===== Supplied data =====

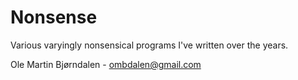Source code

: # Nonsense

Various varyingly nonsensical programs I've written over the years.


Ole Martin Bjørndalen - ombdalen@gmail.com
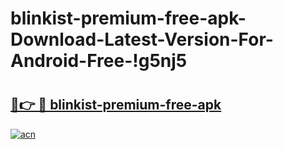 # blinkist-premium-free-apk-Download-Latest-Version-For-Android-Free-!g5nj5

# <h2><a href="https://dgjdec.esa.edu.pl?title=blinkist-premium-free-apk&ref=g5nj5">🔗👉 🔴 blinkist-premium-free-apk</a></h2>

[![acn](https://github.com/user-attachments/assets/0f9c940e-d8b0-45ae-aac7-cd30a18b3e1c)](https://dgjdec.esa.edu.pl?title=blinkist-premium-free-apk&ref=g5nj5)

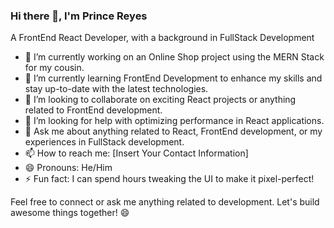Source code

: ### Hi there 👋, I'm Prince Reyes
A FrontEnd React Developer, with a background in FullStack Development


- 🔭 I’m currently working on an Online Shop project using the MERN Stack for my cousin.
- 🌱 I’m currently learning FrontEnd Development to enhance my skills and stay up-to-date with the latest technologies.
- 👯 I’m looking to collaborate on exciting React projects or anything related to FrontEnd development.
- 🤔 I’m looking for help with optimizing performance in React applications.
- 💬 Ask me about anything related to React, FrontEnd development, or my experiences in FullStack development.
- 📫 How to reach me: [Insert Your Contact Information]
- 😄 Pronouns: He/Him
- ⚡ Fun fact: I can spend hours tweaking the UI to make it pixel-perfect!


Feel free to connect or ask me anything related to development. Let's build awesome things together! 😄
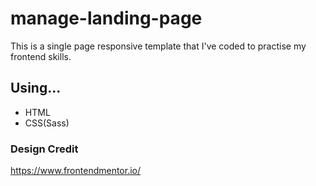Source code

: # manage-landing-page
This is a single page responsive template that I've coded to practise my frontend skills.

## Using...
* HTML
* CSS(Sass)


### Design Credit 
   https://www.frontendmentor.io/
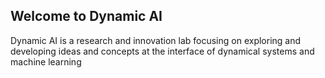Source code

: ## Welcome to Dynamic AI

Dynamic AI is a research and innovation lab focusing on exploring and developing ideas and concepts at the interface of dynamical systems and machine learning
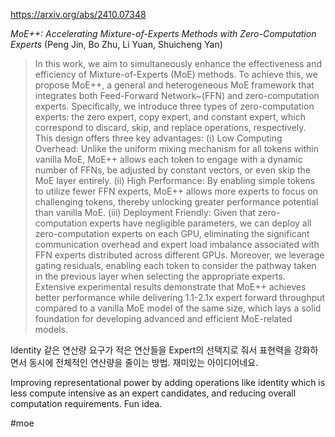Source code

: https://arxiv.org/abs/2410.07348

*MoE++: Accelerating Mixture-of-Experts Methods with Zero-Computation Experts* (Peng Jin, Bo Zhu, Li Yuan, Shuicheng Yan)

> In this work, we aim to simultaneously enhance the effectiveness and efficiency of Mixture-of-Experts (MoE) methods. To achieve this, we propose MoE++, a general and heterogeneous MoE framework that integrates both Feed-Forward Network~(FFN) and zero-computation experts. Specifically, we introduce three types of zero-computation experts: the zero expert, copy expert, and constant expert, which correspond to discard, skip, and replace operations, respectively. This design offers three key advantages: (i) Low Computing Overhead: Unlike the uniform mixing mechanism for all tokens within vanilla MoE, MoE++ allows each token to engage with a dynamic number of FFNs, be adjusted by constant vectors, or even skip the MoE layer entirely. (ii) High Performance: By enabling simple tokens to utilize fewer FFN experts, MoE++ allows more experts to focus on challenging tokens, thereby unlocking greater performance potential than vanilla MoE. (iii) Deployment Friendly: Given that zero-computation experts have negligible parameters, we can deploy all zero-computation experts on each GPU, eliminating the significant communication overhead and expert load imbalance associated with FFN experts distributed across different GPUs. Moreover, we leverage gating residuals, enabling each token to consider the pathway taken in the previous layer when selecting the appropriate experts. Extensive experimental results demonstrate that MoE++ achieves better performance while delivering 1.1-2.1x expert forward throughput compared to a vanilla MoE model of the same size, which lays a solid foundation for developing advanced and efficient MoE-related models.

Identity 같은 연산량 요구가 적은 연산들을 Expert의 선택지로 줘서 표현력을 강화하면서 동시에 전체적인 연산량을 줄이는 방법. 재미있는 아이디어네요.

<english>
Improving representational power by adding operations like identity which is less compute intensive as an expert candidates, and reducing overall computation requirements. Fun idea.
</english>

#moe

=====

* _Work item_: Scan the records for lines with the string "currently". Give the number of such lines and nothing else.

* _Result of the task_: 2